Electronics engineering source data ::
____________

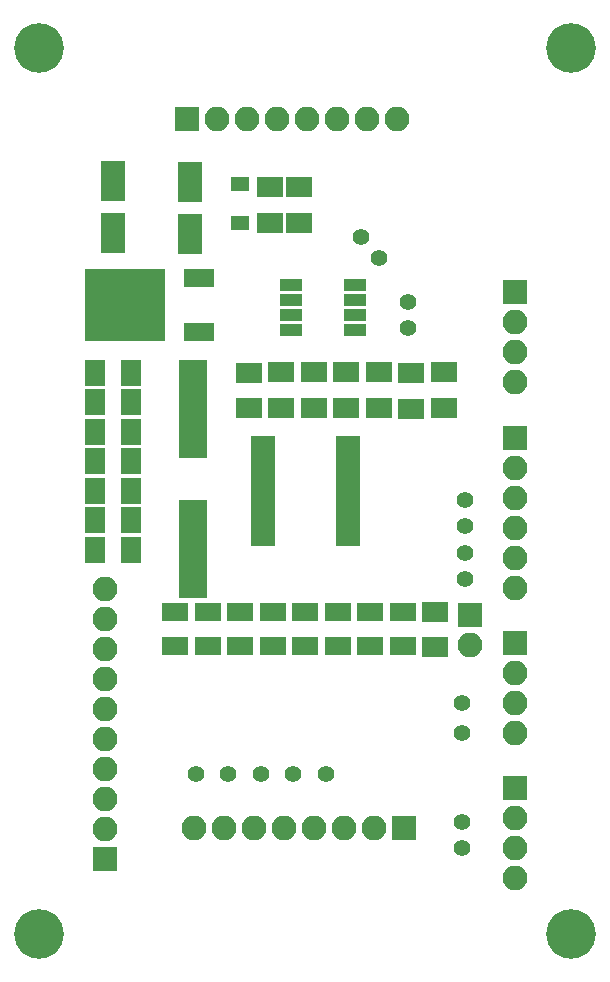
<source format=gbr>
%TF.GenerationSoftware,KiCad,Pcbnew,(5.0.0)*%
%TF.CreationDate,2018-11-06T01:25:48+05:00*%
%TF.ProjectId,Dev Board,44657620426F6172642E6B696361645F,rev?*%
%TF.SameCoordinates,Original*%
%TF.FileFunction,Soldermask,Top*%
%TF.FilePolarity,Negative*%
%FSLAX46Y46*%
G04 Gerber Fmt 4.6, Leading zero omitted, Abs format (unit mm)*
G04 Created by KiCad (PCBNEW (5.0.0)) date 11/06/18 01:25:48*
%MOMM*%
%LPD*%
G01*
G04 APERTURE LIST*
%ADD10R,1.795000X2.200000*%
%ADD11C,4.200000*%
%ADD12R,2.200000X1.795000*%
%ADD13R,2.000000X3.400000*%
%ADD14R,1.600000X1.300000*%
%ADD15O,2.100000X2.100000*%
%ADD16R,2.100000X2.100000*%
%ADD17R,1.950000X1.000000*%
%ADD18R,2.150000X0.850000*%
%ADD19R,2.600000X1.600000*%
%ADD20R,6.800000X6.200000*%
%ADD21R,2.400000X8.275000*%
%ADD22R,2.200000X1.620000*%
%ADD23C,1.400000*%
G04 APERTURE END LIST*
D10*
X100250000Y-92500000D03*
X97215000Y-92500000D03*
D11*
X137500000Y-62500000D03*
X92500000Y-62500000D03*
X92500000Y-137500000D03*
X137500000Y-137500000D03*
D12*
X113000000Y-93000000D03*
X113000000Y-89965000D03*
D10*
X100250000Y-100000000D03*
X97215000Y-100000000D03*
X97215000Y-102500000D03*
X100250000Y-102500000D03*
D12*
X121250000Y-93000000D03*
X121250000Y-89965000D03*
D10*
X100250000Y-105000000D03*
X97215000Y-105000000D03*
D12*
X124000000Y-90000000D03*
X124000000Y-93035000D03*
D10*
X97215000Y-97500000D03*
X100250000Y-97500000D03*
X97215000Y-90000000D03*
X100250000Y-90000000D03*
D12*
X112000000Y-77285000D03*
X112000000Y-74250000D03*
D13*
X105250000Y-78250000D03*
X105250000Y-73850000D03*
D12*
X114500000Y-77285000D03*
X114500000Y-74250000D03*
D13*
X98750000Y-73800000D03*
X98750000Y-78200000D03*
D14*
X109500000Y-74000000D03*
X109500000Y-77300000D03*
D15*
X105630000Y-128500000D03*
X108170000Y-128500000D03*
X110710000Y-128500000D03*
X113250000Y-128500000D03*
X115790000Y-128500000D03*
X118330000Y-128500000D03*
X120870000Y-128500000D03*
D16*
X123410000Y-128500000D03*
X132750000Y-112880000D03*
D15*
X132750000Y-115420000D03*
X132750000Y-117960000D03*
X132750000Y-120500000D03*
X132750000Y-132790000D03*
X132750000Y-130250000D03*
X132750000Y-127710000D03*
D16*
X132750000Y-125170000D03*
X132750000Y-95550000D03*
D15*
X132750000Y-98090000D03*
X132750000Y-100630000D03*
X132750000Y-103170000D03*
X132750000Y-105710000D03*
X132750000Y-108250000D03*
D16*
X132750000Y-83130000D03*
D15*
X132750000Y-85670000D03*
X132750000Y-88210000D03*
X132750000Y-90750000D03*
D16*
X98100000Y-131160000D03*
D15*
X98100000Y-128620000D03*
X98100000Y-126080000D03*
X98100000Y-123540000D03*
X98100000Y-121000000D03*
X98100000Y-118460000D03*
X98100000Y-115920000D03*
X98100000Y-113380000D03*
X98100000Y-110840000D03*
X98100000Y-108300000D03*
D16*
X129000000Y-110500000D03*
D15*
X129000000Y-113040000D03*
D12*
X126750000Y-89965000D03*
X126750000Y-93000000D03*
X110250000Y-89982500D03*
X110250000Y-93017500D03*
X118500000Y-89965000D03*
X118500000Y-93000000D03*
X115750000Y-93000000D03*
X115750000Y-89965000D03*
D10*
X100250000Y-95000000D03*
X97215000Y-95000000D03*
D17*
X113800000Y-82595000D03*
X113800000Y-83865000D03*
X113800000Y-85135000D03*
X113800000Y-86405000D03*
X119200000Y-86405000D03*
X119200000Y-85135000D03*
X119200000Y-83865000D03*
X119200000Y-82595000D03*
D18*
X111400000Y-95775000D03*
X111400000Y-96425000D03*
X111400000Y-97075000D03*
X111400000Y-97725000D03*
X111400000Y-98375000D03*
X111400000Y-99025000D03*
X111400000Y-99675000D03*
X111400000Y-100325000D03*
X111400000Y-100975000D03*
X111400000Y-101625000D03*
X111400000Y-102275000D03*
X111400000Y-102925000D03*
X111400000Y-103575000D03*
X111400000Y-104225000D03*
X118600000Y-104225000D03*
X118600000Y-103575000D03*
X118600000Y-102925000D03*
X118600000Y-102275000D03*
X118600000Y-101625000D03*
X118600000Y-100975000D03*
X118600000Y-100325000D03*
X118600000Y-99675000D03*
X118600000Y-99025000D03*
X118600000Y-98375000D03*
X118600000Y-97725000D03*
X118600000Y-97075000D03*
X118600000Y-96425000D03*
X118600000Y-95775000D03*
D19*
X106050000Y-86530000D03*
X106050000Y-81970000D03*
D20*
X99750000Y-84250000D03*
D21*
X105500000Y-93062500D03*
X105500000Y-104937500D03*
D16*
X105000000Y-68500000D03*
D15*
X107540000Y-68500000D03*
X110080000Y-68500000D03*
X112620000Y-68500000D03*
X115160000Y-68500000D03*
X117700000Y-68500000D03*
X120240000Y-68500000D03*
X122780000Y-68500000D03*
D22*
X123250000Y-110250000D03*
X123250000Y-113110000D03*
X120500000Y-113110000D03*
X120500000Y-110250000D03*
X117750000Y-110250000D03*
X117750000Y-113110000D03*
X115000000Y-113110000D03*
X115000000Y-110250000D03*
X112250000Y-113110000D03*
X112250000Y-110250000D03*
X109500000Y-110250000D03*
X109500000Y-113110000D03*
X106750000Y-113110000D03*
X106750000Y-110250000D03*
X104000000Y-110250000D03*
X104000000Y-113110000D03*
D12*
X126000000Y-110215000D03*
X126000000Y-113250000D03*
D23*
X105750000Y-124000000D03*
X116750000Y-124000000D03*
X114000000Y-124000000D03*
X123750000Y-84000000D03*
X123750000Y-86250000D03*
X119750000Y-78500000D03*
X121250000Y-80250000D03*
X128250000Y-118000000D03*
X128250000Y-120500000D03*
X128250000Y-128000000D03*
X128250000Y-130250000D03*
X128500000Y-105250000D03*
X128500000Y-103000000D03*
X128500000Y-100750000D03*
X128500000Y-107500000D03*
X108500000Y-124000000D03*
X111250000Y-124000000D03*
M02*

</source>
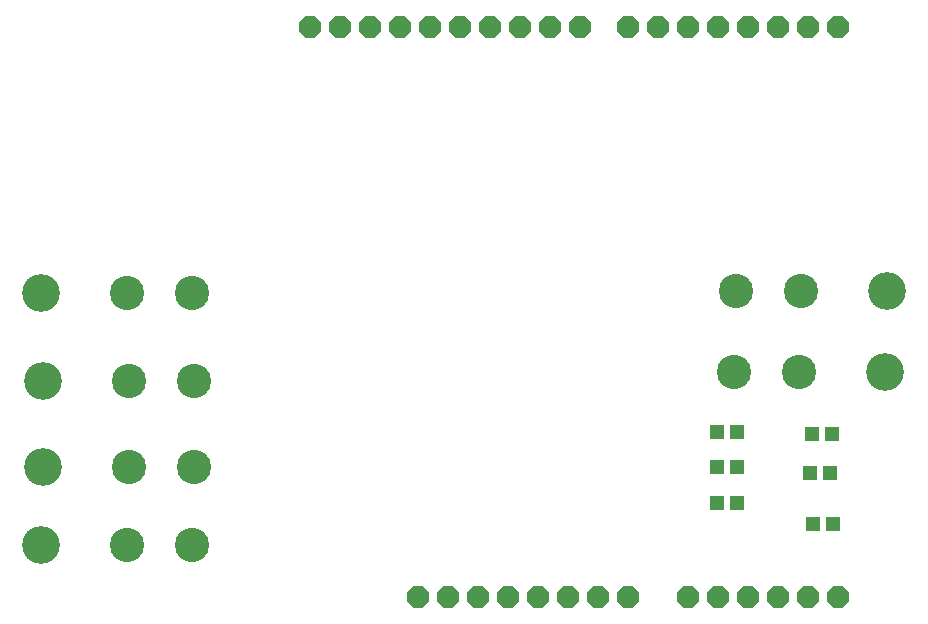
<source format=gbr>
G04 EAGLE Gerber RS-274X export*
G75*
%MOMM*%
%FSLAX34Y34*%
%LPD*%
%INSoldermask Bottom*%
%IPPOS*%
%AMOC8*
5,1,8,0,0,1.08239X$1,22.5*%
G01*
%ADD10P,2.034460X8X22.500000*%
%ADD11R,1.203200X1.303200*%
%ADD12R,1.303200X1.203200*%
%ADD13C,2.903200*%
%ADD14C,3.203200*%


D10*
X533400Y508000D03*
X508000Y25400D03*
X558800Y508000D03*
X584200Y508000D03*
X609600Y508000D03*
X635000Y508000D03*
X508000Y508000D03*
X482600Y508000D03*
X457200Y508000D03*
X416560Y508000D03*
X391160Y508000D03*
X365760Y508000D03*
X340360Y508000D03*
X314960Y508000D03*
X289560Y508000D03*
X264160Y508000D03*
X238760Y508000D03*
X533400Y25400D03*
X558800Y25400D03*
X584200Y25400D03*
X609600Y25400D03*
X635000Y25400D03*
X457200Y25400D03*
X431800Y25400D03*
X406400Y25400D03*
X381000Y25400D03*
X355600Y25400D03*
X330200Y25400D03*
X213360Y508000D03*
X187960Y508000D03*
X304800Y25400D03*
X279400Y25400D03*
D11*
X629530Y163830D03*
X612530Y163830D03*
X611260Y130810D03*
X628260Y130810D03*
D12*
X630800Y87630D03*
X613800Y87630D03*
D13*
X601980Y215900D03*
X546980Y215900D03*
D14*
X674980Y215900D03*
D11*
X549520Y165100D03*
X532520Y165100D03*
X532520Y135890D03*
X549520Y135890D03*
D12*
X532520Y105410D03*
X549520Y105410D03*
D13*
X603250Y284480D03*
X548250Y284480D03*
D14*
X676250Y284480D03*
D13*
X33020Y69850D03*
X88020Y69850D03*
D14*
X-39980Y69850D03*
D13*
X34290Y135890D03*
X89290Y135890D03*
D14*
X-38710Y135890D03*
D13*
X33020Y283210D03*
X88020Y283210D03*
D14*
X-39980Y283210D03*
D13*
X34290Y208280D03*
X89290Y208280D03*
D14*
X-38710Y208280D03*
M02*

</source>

____________

TO DO :: Write out the lines above from the one containing "X431800Y25400D03*" through the last, exactly as they are.

ANSWER BELOW ::
X431800Y25400D03*
X406400Y25400D03*
X381000Y25400D03*
X355600Y25400D03*
X330200Y25400D03*
X213360Y508000D03*
X187960Y508000D03*
X304800Y25400D03*
X279400Y25400D03*
D11*
X629530Y163830D03*
X612530Y163830D03*
X611260Y130810D03*
X628260Y130810D03*
D12*
X630800Y87630D03*
X613800Y87630D03*
D13*
X601980Y215900D03*
X546980Y215900D03*
D14*
X674980Y215900D03*
D11*
X549520Y165100D03*
X532520Y165100D03*
X532520Y135890D03*
X549520Y135890D03*
D12*
X532520Y105410D03*
X549520Y105410D03*
D13*
X603250Y284480D03*
X548250Y284480D03*
D14*
X676250Y284480D03*
D13*
X33020Y69850D03*
X88020Y69850D03*
D14*
X-39980Y69850D03*
D13*
X34290Y135890D03*
X89290Y135890D03*
D14*
X-38710Y135890D03*
D13*
X33020Y283210D03*
X88020Y283210D03*
D14*
X-39980Y283210D03*
D13*
X34290Y208280D03*
X89290Y208280D03*
D14*
X-38710Y208280D03*
M02*

</source>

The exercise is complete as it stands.